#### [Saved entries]
────────────────────
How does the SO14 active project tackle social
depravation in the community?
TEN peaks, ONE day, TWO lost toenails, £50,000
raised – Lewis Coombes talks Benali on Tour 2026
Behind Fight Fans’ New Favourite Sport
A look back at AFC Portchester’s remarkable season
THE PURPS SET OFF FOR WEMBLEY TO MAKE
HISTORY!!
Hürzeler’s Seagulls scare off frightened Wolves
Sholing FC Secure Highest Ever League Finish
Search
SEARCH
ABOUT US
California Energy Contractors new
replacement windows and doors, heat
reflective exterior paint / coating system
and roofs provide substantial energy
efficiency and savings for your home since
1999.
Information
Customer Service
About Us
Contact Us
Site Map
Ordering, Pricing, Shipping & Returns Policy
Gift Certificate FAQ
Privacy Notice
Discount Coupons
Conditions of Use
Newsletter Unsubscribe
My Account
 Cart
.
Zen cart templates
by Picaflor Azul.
────────────────────
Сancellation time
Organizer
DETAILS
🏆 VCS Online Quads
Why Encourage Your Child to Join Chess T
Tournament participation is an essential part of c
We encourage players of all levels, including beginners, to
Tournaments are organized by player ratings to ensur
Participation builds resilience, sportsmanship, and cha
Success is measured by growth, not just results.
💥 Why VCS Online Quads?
────────────────────
#### [TASK TO COMPLETE]
In the entries above, the lines between the one holding "Sholing FC Secure Highest Ever League Finish" and the one holding "by Picaflor Azul.", inclusive, are to be printed exactly as written, and those alone.

#### [ANSWER TO THIS EXERCISE]
Sholing FC Secure Highest Ever League Finish
Search
SEARCH
ABOUT US
California Energy Contractors new
replacement windows and doors, heat
reflective exterior paint / coating system
and roofs provide substantial energy
efficiency and savings for your home since
1999.
Information
Customer Service
About Us
Contact Us
Site Map
Ordering, Pricing, Shipping & Returns Policy
Gift Certificate FAQ
Privacy Notice
Discount Coupons
Conditions of Use
Newsletter Unsubscribe
My Account
 Cart
.
Zen cart templates
by Picaflor Azul.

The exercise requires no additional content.